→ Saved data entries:
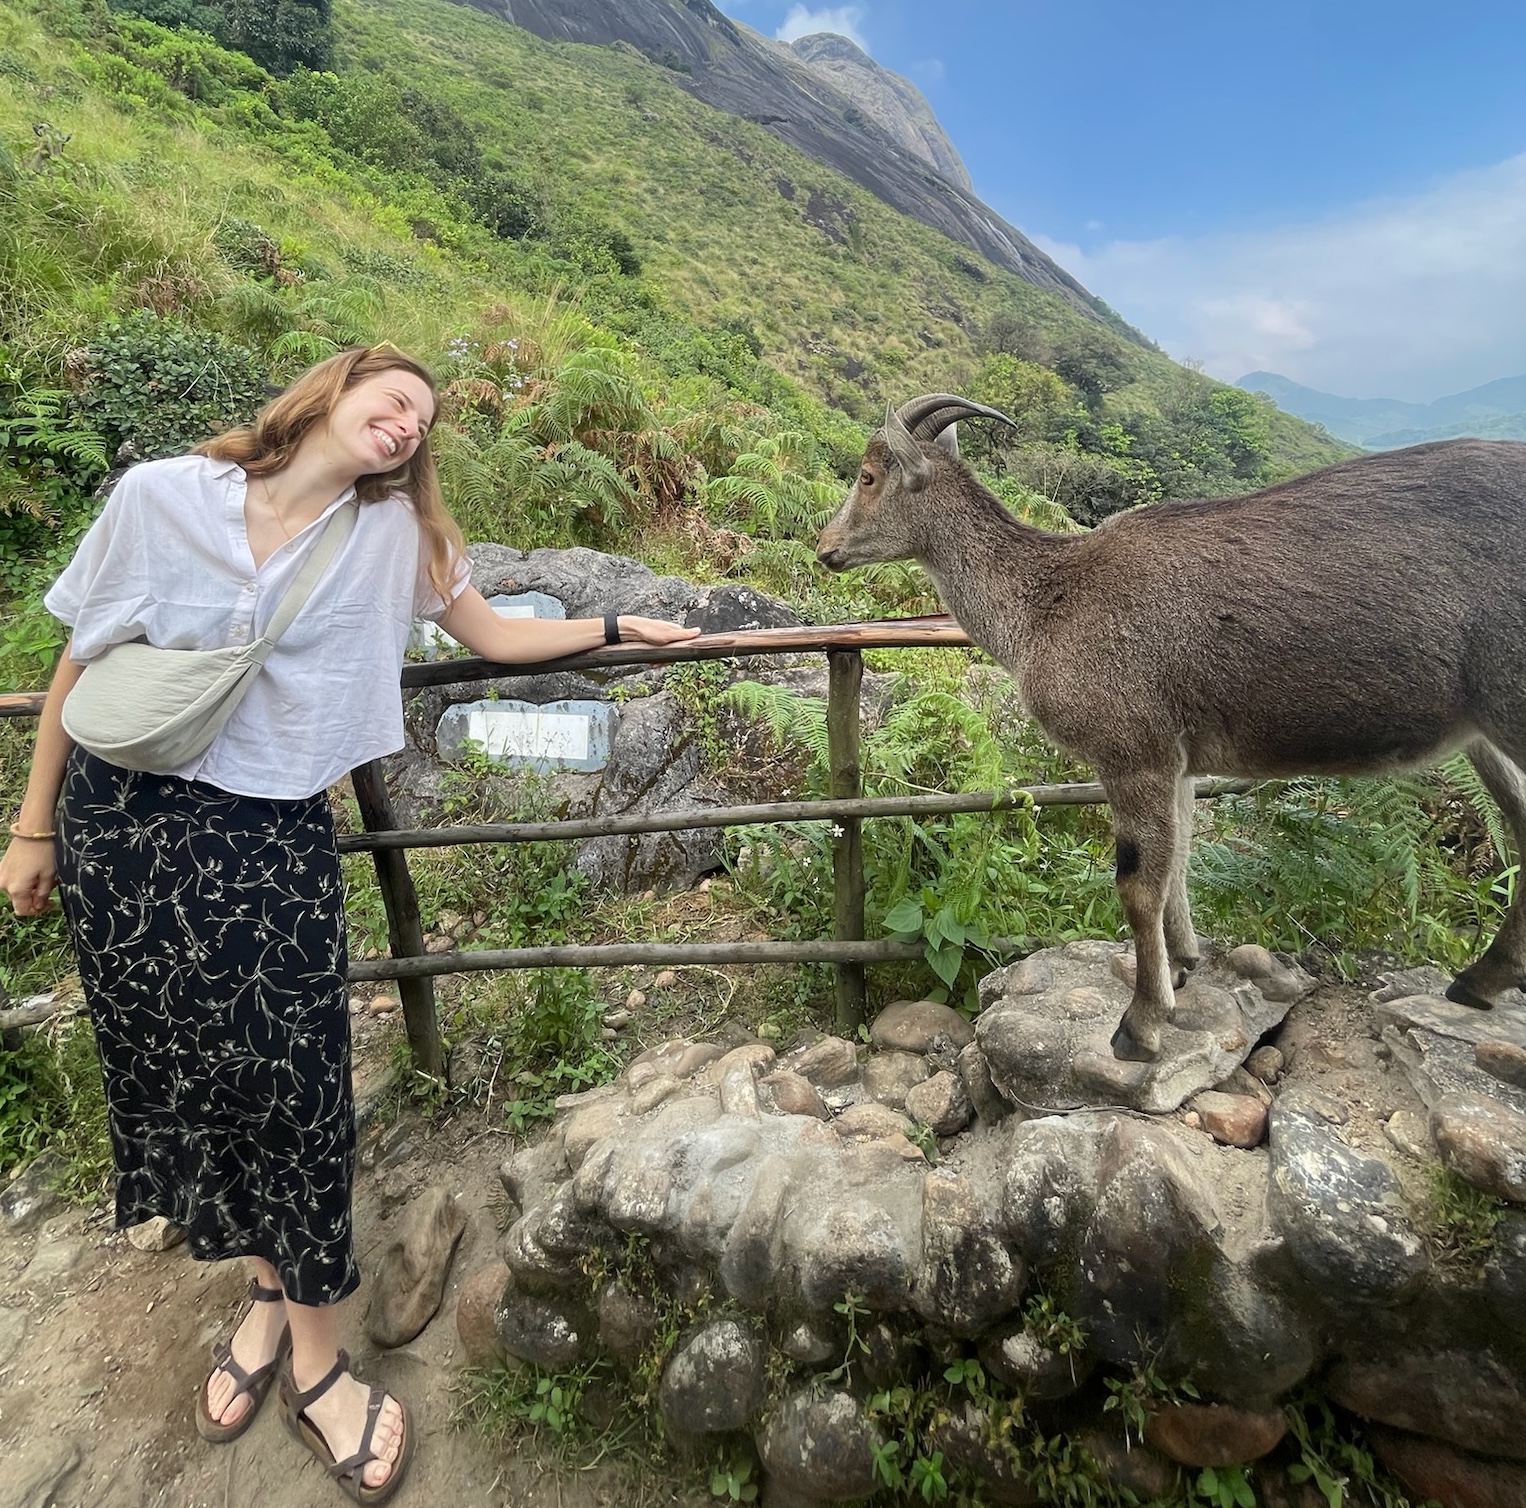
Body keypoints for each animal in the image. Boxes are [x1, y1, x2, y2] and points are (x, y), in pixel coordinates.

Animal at [817, 394, 1526, 1061]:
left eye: (869, 475)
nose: (827, 549)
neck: (1044, 604)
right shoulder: (1181, 758)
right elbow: (1180, 860)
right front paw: (1184, 965)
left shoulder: (1134, 751)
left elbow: (1139, 886)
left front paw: (1141, 1025)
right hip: (1486, 732)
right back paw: (1479, 981)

→ TASK GOAL:
Emit only the final stretch of the records: the line containing "right elbow: (1180, 860)" through the end, each line exactly as it stands.

→ SOLUTION FOR THIS TASK:
right elbow: (1180, 860)
right front paw: (1184, 965)
left shoulder: (1134, 751)
left elbow: (1139, 886)
left front paw: (1141, 1025)
right hip: (1486, 732)
right back paw: (1479, 981)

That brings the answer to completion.